The moment a word is denominated, meaning is inscribed, as if by force, onto the idea being represented. A push and pull comes into play, between the mechanics of calcification, erasure, transference, and perhaps even those of substitution. The result: a text-turned-image that builds, destroys, and reconstructs itself as naturally as eyelids flutter. This infinite movement between the building, destruction, and reconstruction of meaning is made physical in the palimpsest, as object and concept.
How is the palimpsest traditionally defined?
a very old document on which the original writing has been erased and replaced with new writing.
something that has changed over time and shows evidence of that change.

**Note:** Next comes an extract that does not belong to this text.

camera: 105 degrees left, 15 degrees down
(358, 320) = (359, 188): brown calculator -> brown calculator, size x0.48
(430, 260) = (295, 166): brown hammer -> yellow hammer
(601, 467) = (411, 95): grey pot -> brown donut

In these terms, the palimpsest is temporally concrete — a past marked by the present — yet constantly changing over time. In its plurality, the palimpsest is simultaneously a past, present, and becoming-document.
Double to Erase attempts to illustrate the vacillating gestures of production and negation in meaning-making through presenting expanded conceptual and physical iterations of the palimpsest. To work with, manifest, or define this term evokes not only the violence in meaning-making outlined above, but doubles it, acting as a palimpsest itself.

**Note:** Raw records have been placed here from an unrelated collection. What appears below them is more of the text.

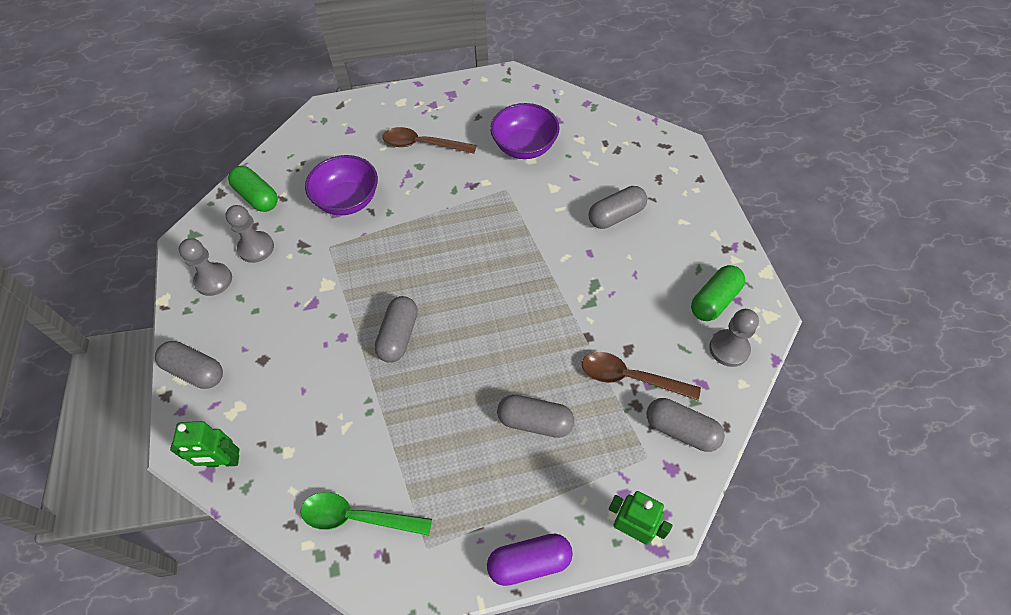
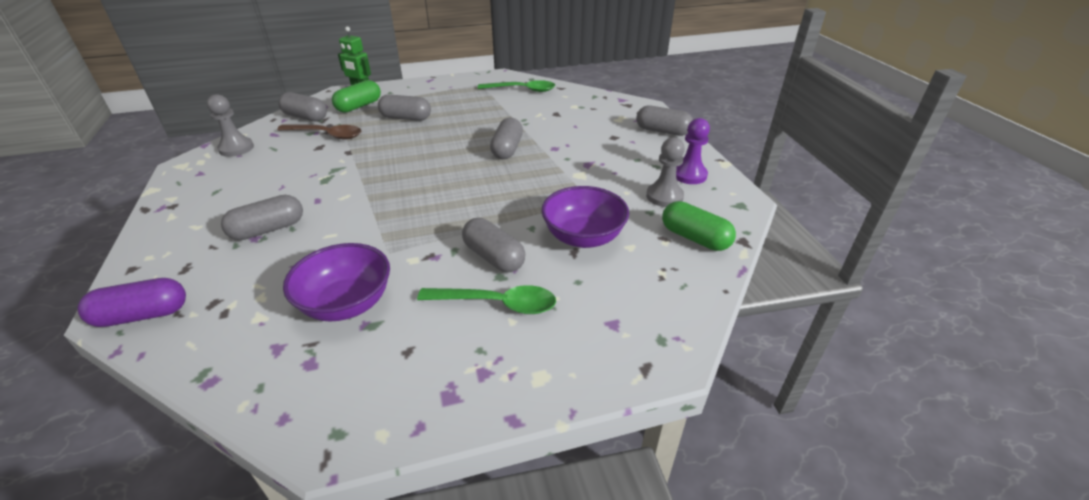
camera: 175 degrees right, 20 degrees down
(213, 280) = (689, 175): grey pawn -> purple pawn
(223, 461) = (614, 102): green robot -> none
(422, 145) = (496, 304): brown spoon -> green spoon
(423, 182) = (493, 257): none -> grey capsule
(529, 562) = (423, 82): purple capsule -> purple capsule (143, 315)
(714, 300) = (221, 172): green capsule -> green capsule (359, 106)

Is the temporality of the palimpsest marked by the act of erasure that occurs during the process of layering, replacing, and superseding, or is it rendered solely by the creation of new work? The palimpsest unsettles the presumption of linear temporality by virtue of this very unnameability— as a document or object that appears through negation and production, erasure and writing, as an original held beneath its own effacement. Our conceptualization of the palimpsest acts as a microcosm of history constantly writing over itself— its temporal stakes are visible in the palimpsest-as-disruption.
Double to Erase presents rare moments when this collapse comes into being, where history becomes non-site, flattened out into a spectral happening, a moment in time that exists by nature of its permanent disappearance. We gather artists Ivana Basic, Tom Butler, Francesca Capone, and Vanessa Castro to explore the disjointed temporality of the palimpsest.